After months of technology-based communication enforced by Covid-19, many may be missing a ‘live’ human interaction, but we are not the only ones feeling so — a new study reveals that cows too prefer a face-to-face chat.
The study, published in Frontiers in Psychology, discovered that cows are actually more relaxed when spoken to directly by a live human, rather than when listening to a recorded voice via a loudspeaker.
“Cattle like stroking in combination with gentle talking. In scientific contexts, a recording of a human voice speaking gently could be used to relax the animals, because it can be difficult to repeat the same phrases in the same way during experiments,” said study author Annika Lange from the University of Veterinary in Austria.
Using a recorded voice means conditions are as similar as possible in each trial, following a concept known as “standardization” — an important principle of scientific experimentation.
However, the team of scientists wanted to find out if cows respond differently to the sound of recorded voices compared to a human talking directly to them.
“Our study suggests that live talking is more relaxing for our animals than a recording of a human voice. Interactions may be less positive when they become artificial through standardization,” Lange added.
The team worked with a herd of 28 cattle, comparing the benefits of either stroking the animals while playing a recording of an experimenter’s voice or stroking while speaking to the animals directly.

## Entries supplied
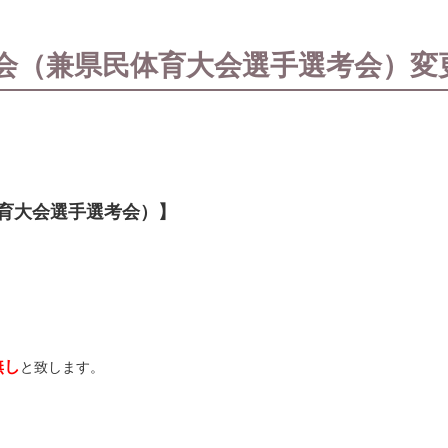
会（兼県民体育大会選手選考会）変
育大会選手選考会）】
無し
と致します。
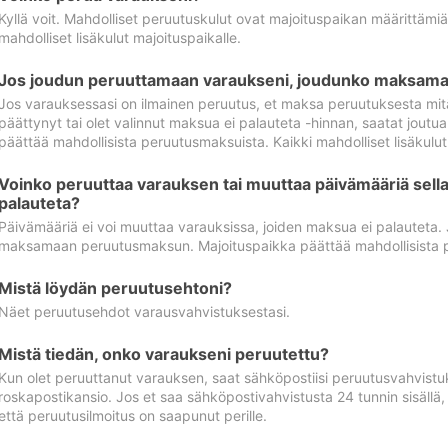
Kyllä voit. Mahdolliset peruutuskulut ovat majoituspaikan määrittämi
mahdolliset lisäkulut majoituspaikalle.
Jos joudun peruuttamaan varaukseni, joudunko maksamaa
Jos varauksessasi on ilmainen peruutus, et maksa peruutuksesta mit
päättynyt tai olet valinnut maksua ei palauteta -hinnan, saatat jo
päättää mahdollisista peruutusmaksuista. Kaikki mahdolliset lisäkulu
Voinko peruuttaa varauksen tai muuttaa päivämääriä sella
palauteta?
Päivämääriä ei voi muuttaa varauksissa, joiden maksua ei palauteta.
maksamaan peruutusmaksun. Majoituspaikka päättää mahdollisista 
Mistä löydän peruutusehtoni?
Näet peruutusehdot varausvahvistuksestasi.
Mistä tiedän, onko varaukseni peruutettu?
Kun olet peruuttanut varauksen, saat sähköpostiisi peruutusvahvistu
roskapostikansio. Jos et saa sähköpostivahvistusta 24 tunnin sisällä
että peruutusilmoitus on saapunut perille.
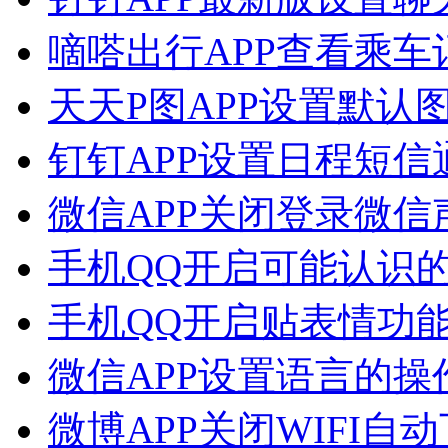
嘀嗒出行APP查看乘
天天P图APP设置默认
钉钉APP设置日程短
微信APP关闭登录微
手机QQ开启可能认识
手机QQ开启贴表情功
微信APP设置语言的操
微博APP关闭WIFI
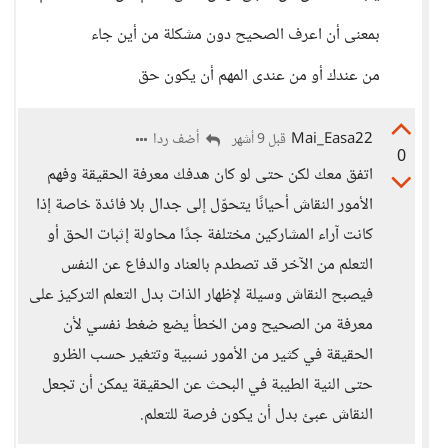
بمعنى أن اعرف الصحيح دون مشكلة من أين جاء
من عندك أو من عندى المهم أن يكون حق
Mai_Easa22
أضف ردا
قبل 9 أشهر
0
اتفق معك لكن حتى لو كان هدفك معرفة الحقيقة وفهم
الأمور النقاش أحيانًا يتحوّل إلى جدال بلا فائدة خاصة إذا
كانت آراء المشاركين مختلفة جدًا محاولة إثبات الحق أو
التعلم من الآخر قد تصطدم بالعناد والدفاع عن النفس
فيصبح النقاش وسيلة لإظهار الذات بدل التعلم التركيز على
معرفة من الصحيح ومن الخطأ يضع ضغط نفسي لأن
الحقيقة في كثير من الأمور نسبية وتتغير حسب الظرو
حتى النية الطيبة في البحث عن الحقيقة يمكن أن تجعل
النقاش عبئ بدل أن يكون فرصة للتعلم.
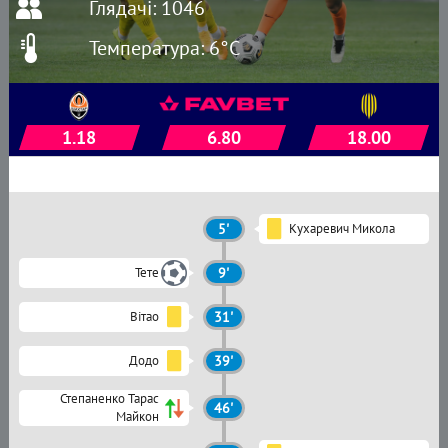
Глядачі: 1046
Температура: 6°C
1.18
6.80
18.00
5'
Кухаревич Микола
Тете
9'
Вітао
31'
Додо
39'
Степаненко Тарас
46'
Майкон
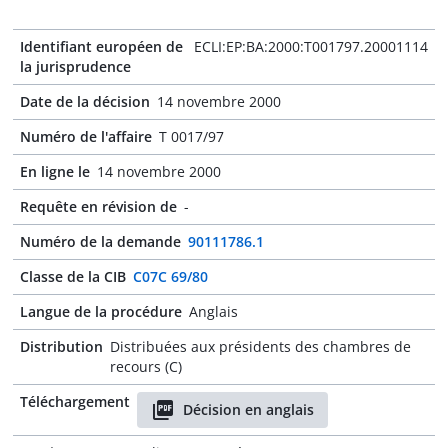
Identifiant européen de
ECLI:EP:BA:2000:T001797.20001114
la jurisprudence
Date de la décision
14 novembre 2000
Numéro de l'affaire
T 0017/97
En ligne le
14 novembre 2000
Requête en révision de
-
Numéro de la demande
90111786.1
Classe de la CIB
C07C 69/80
Langue de la procédure
Anglais
Distribution
Distribuées aux présidents des chambres de
recours (C)
Téléchargement
Décision en anglais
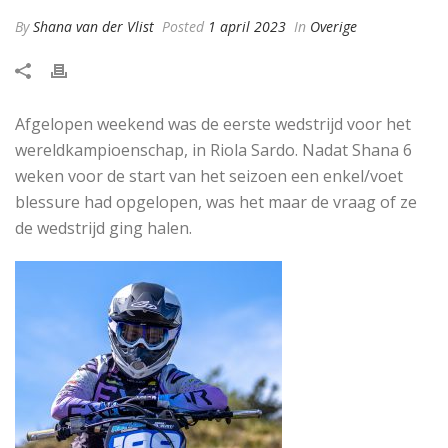
By
Shana van der Vlist
Posted
1 april 2023
In
Overige
Afgelopen weekend was de eerste wedstrijd voor het
wereldkampioenschap, in Riola Sardo. Nadat Shana 6
weken voor de start van het seizoen een enkel/voet
blessure had opgelopen, was het maar de vraag of ze
de wedstrijd ging halen.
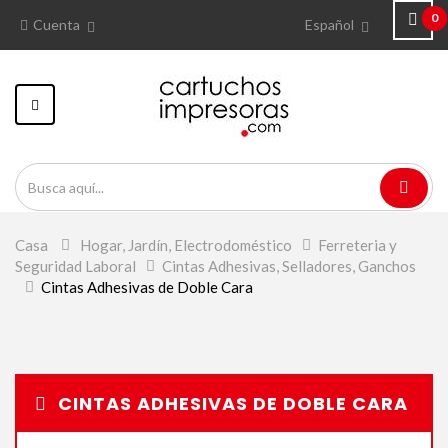
0
Cuenta
Español
Navegación
Toggle
Casa
>
Hogar, Jardín, Electrodoméstico
>
Ferreteria y
Seguridad Laboral
>
Cintas Adhesivas, Selladores, Ganchos
>
Cintas Adhesivas de Doble Cara
CINTAS ADHESIVAS DE DOBLE CARA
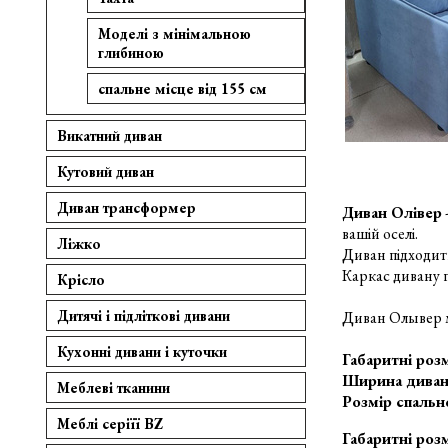
Моделі з мінімальною
глибиною
спальне місце від 155 см
Викатний диван
Кутовий диван
Диван трансформер
Диван Олівер
вашій оселі.
Ліжко
Диван підходить
Каркас дивану 
Крісло
Дитячі і підліткові дивани
Диван Олывер 
Кухонні дивани і куточки
Габаритні роз
Ширина дивану
Меблеві тканини
Розмір спальн
Меблі серіїї BZ
Габаритні роз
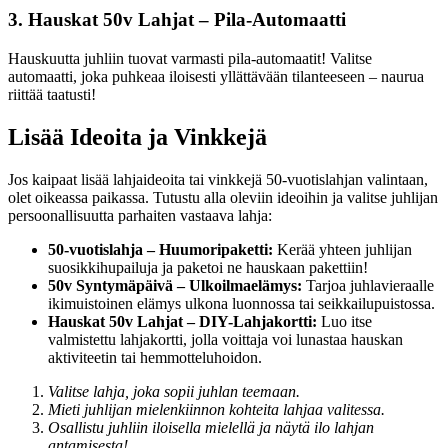
3. Hauskat 50v Lahjat – Pila-Automaatti
Hauskuutta juhliin tuovat varmasti pila-automaatit! Valitse
automaatti, joka puhkeaa iloisesti yllättävään tilanteeseen – naurua
riittää taatusti!
Lisää Ideoita ja Vinkkejä
Jos kaipaat lisää lahjaideoita tai vinkkejä 50-vuotislahjan valintaan,
olet oikeassa paikassa. Tutustu alla oleviin ideoihin ja valitse juhlijan
persoonallisuutta parhaiten vastaava lahja:
50-vuotislahja – Huumoripaketti:
Kerää yhteen juhlijan
suosikkihupailuja ja paketoi ne hauskaan pakettiin!
50v Syntymäpäivä – Ulkoilmaelämys:
Tarjoa juhlavieraalle
ikimuistoinen elämys ulkona luonnossa tai seikkailupuistossa.
Hauskat 50v Lahjat – DIY-Lahjakortti:
Luo itse
valmistettu lahjakortti, jolla voittaja voi lunastaa hauskan
aktiviteetin tai hemmotteluhoidon.
Valitse lahja, joka sopii juhlan teemaan.
Mieti juhlijan mielenkiinnon kohteita lahjaa valitessa.
Osallistu juhliin iloisella mielellä ja näytä ilo lahjan
antamisesta!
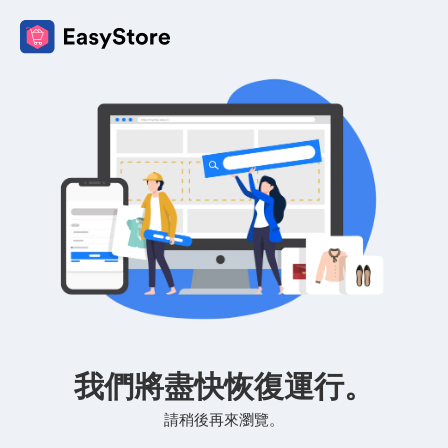
我們將盡快恢復運行。
請稍後再來瀏覽。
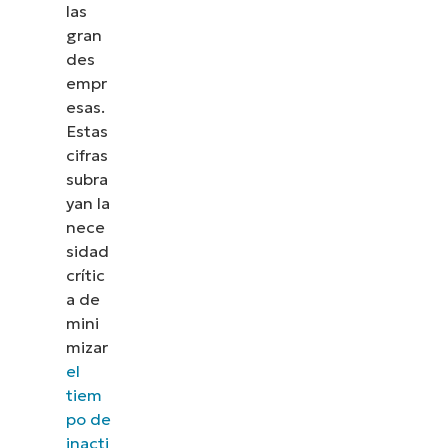
las
gran
des
empr
esas.
Estas
cifras
subra
yan la
nece
sidad
crític
a de
mini
mizar
el
tiem
po de
inacti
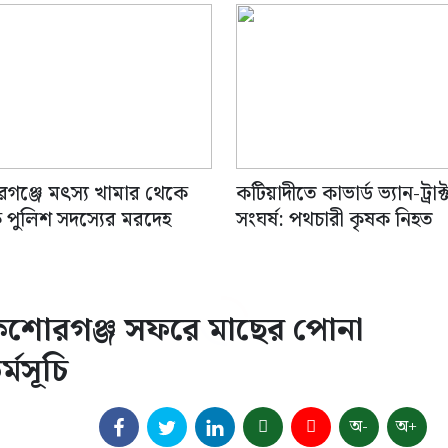
গঞ্জে মৎস্য খামার থেকে
কটিয়াদীতে কাভার্ড ভ্যান-ট্রাক্
 পুলিশ সদস্যের মরদেহ
সংঘর্ষ: পথচারী কৃষক নিহত
র কিশোরগঞ্জ সফরে মাছের পোনা
্মসূচি
অ-
অ+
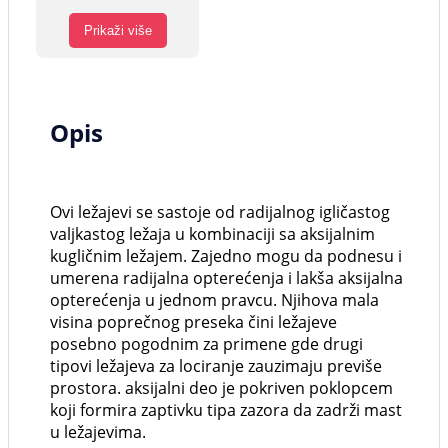
Prikaži više
Opis
Ovi ležajevi se sastoje od radijalnog igličastog
valjkastog ležaja u kombinaciji sa aksijalnim
kugličnim ležajem. Zajedno mogu da podnesu i
umerena radijalna opterećenja i lakša aksijalna
opterećenja u jednom pravcu. Njihova mala
visina poprečnog preseka čini ležajeve
posebno pogodnim za primene gde drugi
tipovi ležajeva za lociranje zauzimaju previše
prostora. aksijalni deo je pokriven poklopcem
koji formira zaptivku tipa zazora da zadrži mast
u ležajevima.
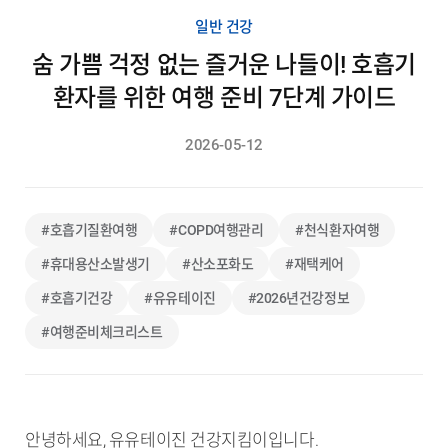
일반 건강
숨 가쁨 걱정 없는 즐거운 나들이! 호흡기
환자를 위한 여행 준비 7단계 가이드
2026-05-12
#호흡기질환여행
#COPD여행관리
#천식환자여행
#휴대용산소발생기
#산소포화도
#재택케어
#호흡기건강
#유유테이진
#2026년건강정보
#여행준비체크리스트
안녕하세요, 유유테이진 건강지킴이입니다.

## Task list
1. In the article about cows above, retype the passage that begins at the words "The study, published" and stops after "via a loudspeaker.".
2. Based on the article about cows above, say whether each statement agrees with it, answering yes or no and quoting the deciding words: (a) The study appeared in Frontiers in Psychology. (b) The cows were more relaxed when hearing a recorded voice through a loudspeaker than when a live human spoke to them. (c) The team worked with a herd of 28 cattle.

## Results by task
1.
The study, published in Frontiers in Psychology, discovered that cows are actually more relaxed when spoken to directly by a live human, rather than when listening to a recorded voice via a loudspeaker.

2.
(a) Yes: "The study, published in Frontiers in Psychology"
(b) No: "cows are actually more relaxed when spoken to directly by a live human, rather than when listening to a recorded voice via a loudspeaker"
(c) Yes: "The team worked with a herd of 28 cattle"